§ **Description of the task**
If an entry holds a picture, drop the picture and restate the rest word for word.
━━ Extracted information
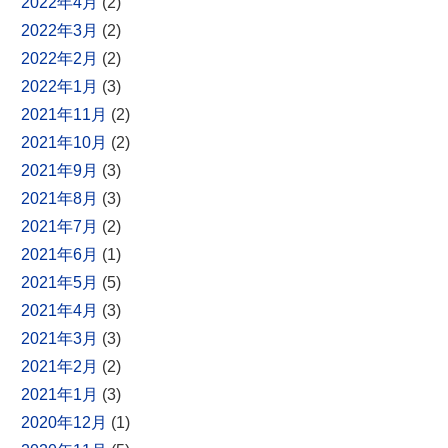
2022年4月
(2)
2022年3月
(2)
2022年2月
(2)
2022年1月
(3)
2021年11月
(2)
2021年10月
(2)
2021年9月
(3)
2021年8月
(3)
2021年7月
(2)
2021年6月
(1)
2021年5月
(5)
2021年4月
(3)
2021年3月
(3)
2021年2月
(2)
2021年1月
(3)
2020年12月
(1)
━━━━
§ **Result of the exercise**
2022年4月
(2)
2022年3月
(2)
2022年2月
(2)
2022年1月
(3)
2021年11月
(2)
2021年10月
(2)
2021年9月
(3)
2021年8月
(3)
2021年7月
(2)
2021年6月
(1)
2021年5月
(5)
2021年4月
(3)
2021年3月
(3)
2021年2月
(2)
2021年1月
(3)
2020年12月
(1)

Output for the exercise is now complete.